# Short task
Please return, unchanged, each line of the records below that contains the word "photo".

# Data shown
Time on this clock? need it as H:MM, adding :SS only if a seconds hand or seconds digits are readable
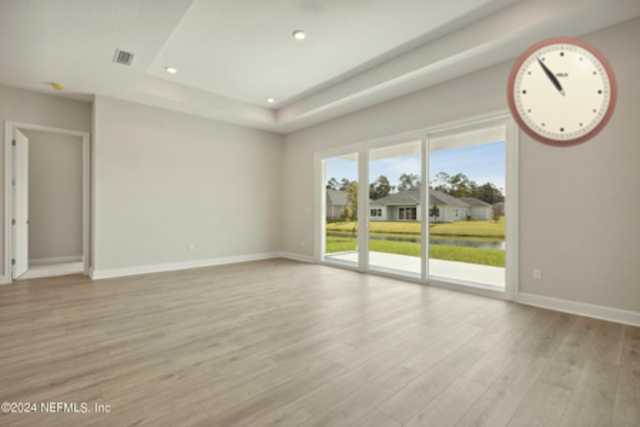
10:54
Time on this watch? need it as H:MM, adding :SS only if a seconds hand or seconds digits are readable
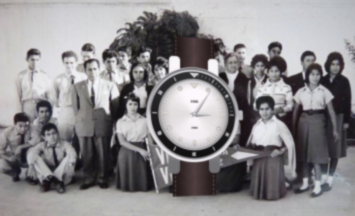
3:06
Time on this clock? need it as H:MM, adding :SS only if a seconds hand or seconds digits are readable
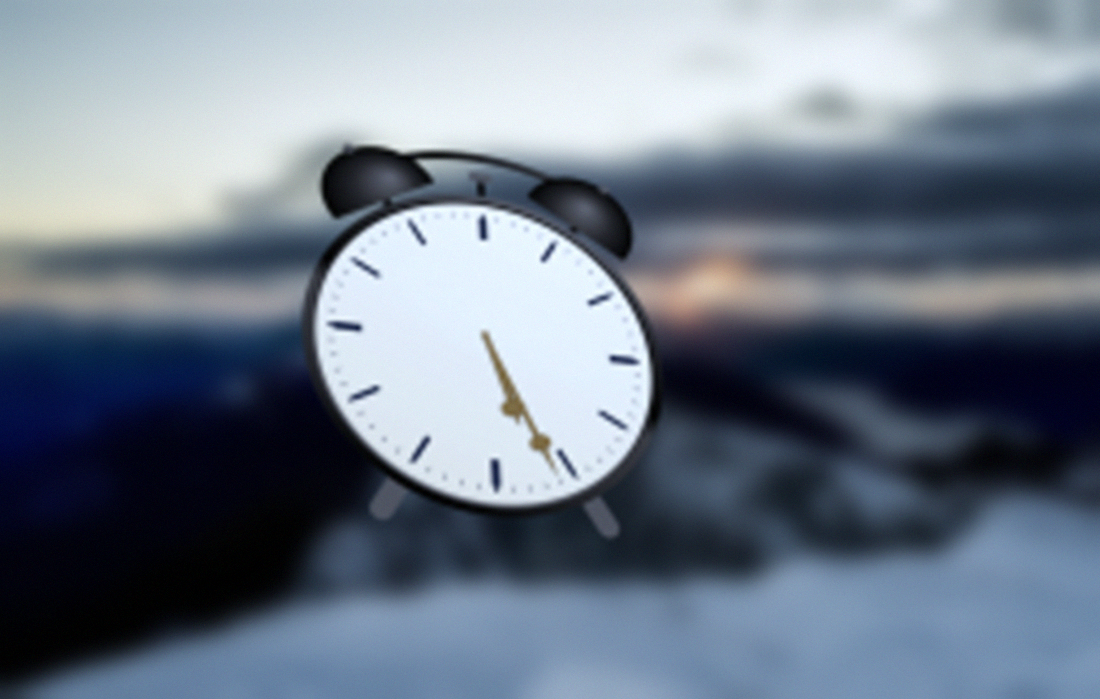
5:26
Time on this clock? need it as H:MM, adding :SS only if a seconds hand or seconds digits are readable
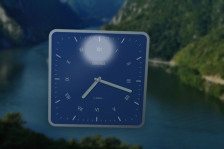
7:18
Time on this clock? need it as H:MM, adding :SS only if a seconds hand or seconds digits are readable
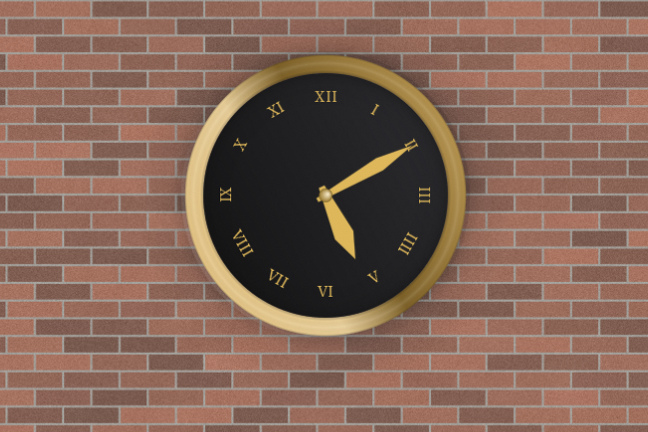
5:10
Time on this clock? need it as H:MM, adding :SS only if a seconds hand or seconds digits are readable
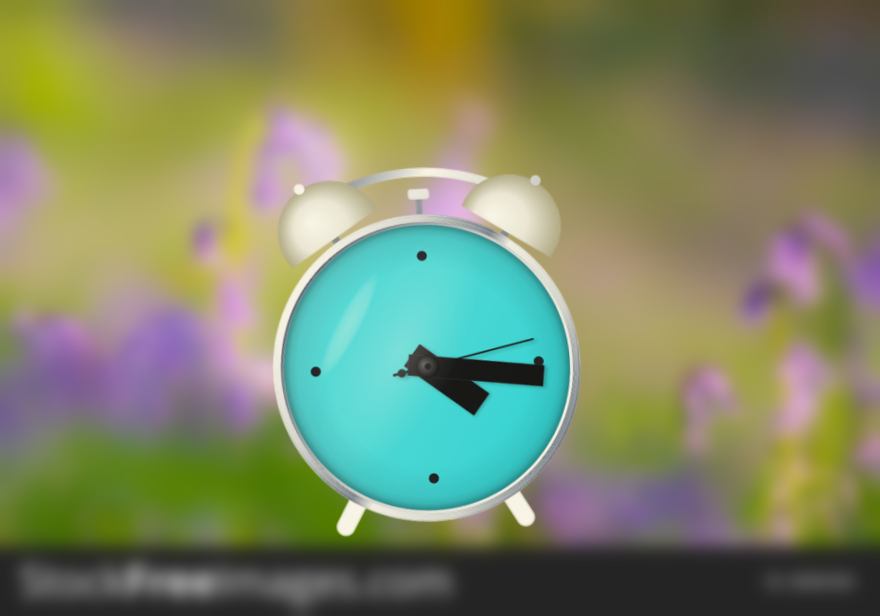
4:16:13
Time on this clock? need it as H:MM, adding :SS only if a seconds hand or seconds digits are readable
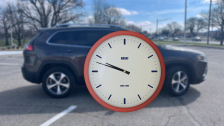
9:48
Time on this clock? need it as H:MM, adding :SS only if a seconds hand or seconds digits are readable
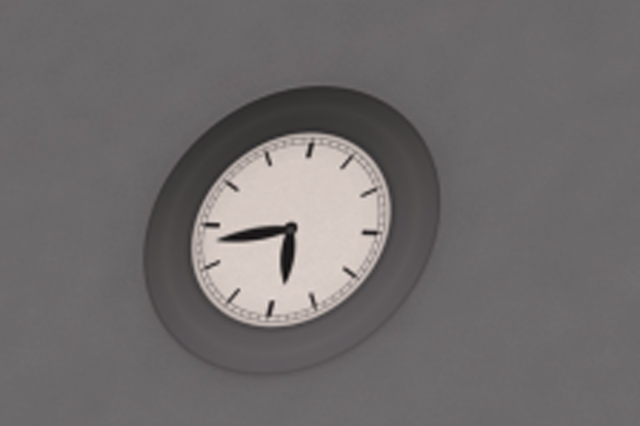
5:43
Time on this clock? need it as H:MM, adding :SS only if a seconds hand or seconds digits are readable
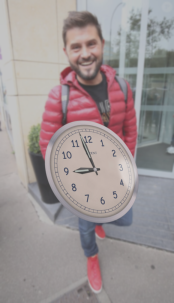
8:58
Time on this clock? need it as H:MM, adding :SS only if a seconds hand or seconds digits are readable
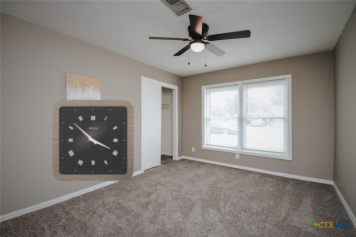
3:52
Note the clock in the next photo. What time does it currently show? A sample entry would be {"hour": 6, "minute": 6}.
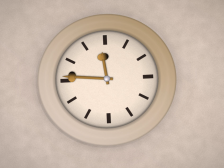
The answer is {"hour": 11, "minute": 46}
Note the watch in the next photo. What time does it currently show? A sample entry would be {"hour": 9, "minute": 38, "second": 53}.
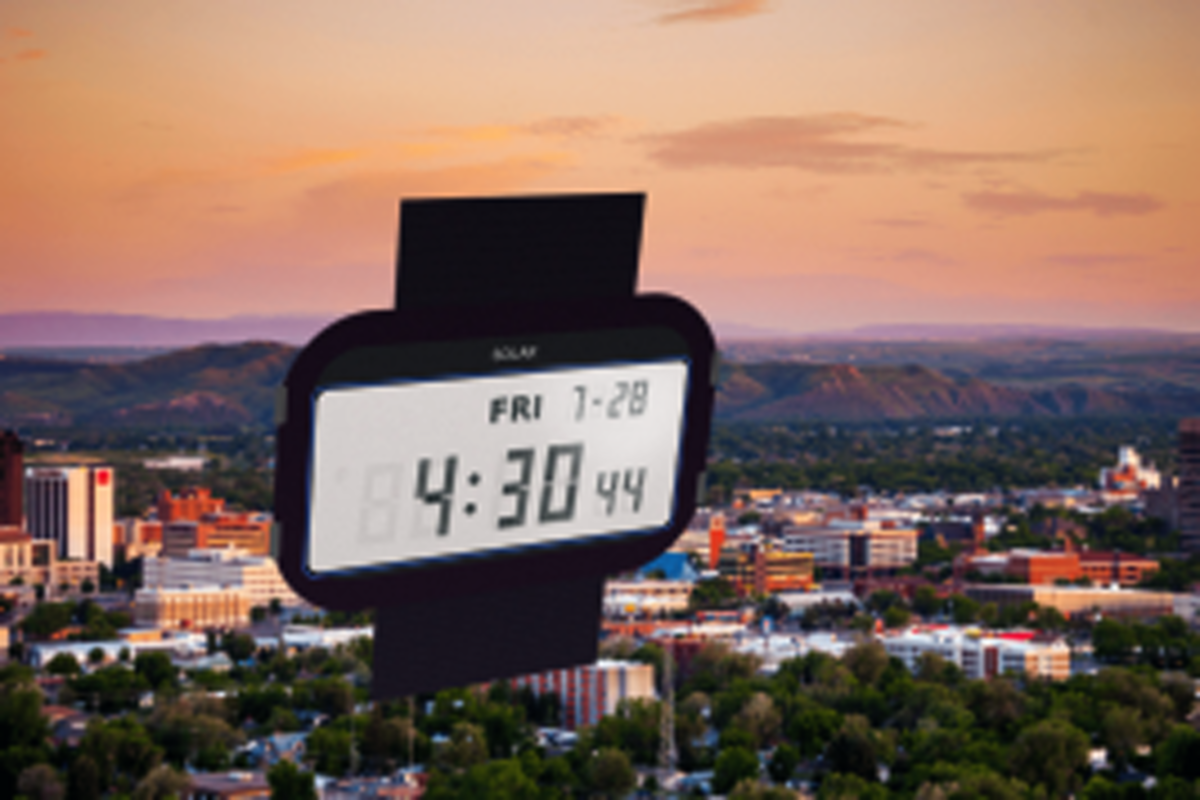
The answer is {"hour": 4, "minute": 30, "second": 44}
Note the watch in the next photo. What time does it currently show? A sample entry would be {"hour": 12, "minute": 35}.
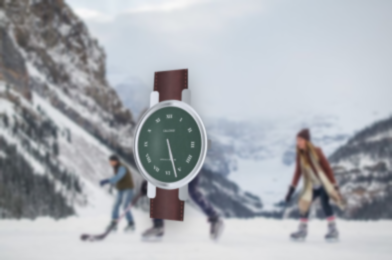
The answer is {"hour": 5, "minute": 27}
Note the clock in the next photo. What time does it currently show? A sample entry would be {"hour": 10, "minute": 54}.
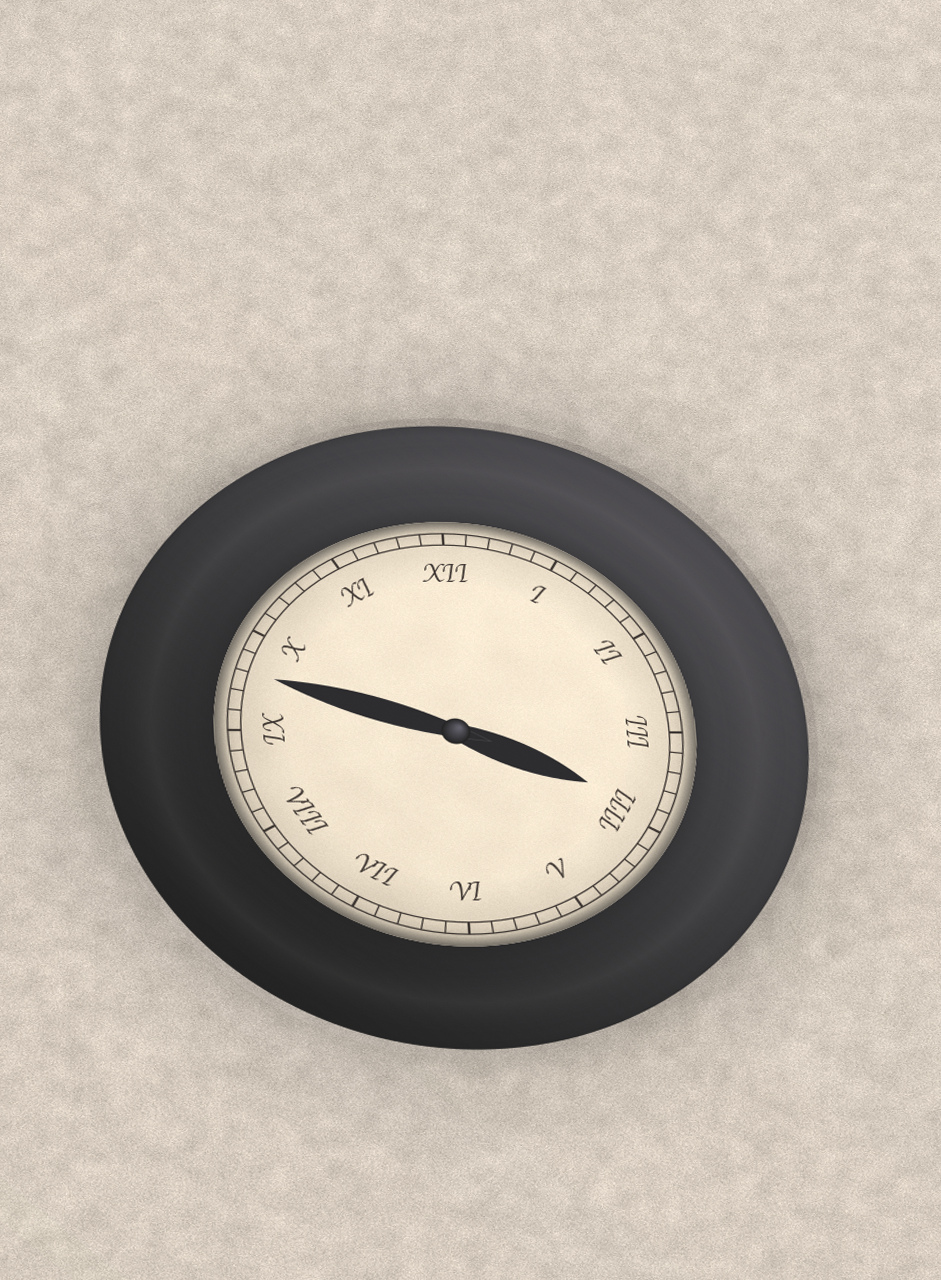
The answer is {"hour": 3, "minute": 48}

# Task solution
Note the clock in the next photo. What time does it currently show? A sample entry would be {"hour": 6, "minute": 6}.
Note the watch in the next photo. What time does it currently show? A sample entry would be {"hour": 9, "minute": 38, "second": 53}.
Note the watch in the next photo. What time does it currently show? A sample entry would be {"hour": 12, "minute": 35}.
Note the clock in the next photo. What time does it currently show? A sample entry would be {"hour": 10, "minute": 54}.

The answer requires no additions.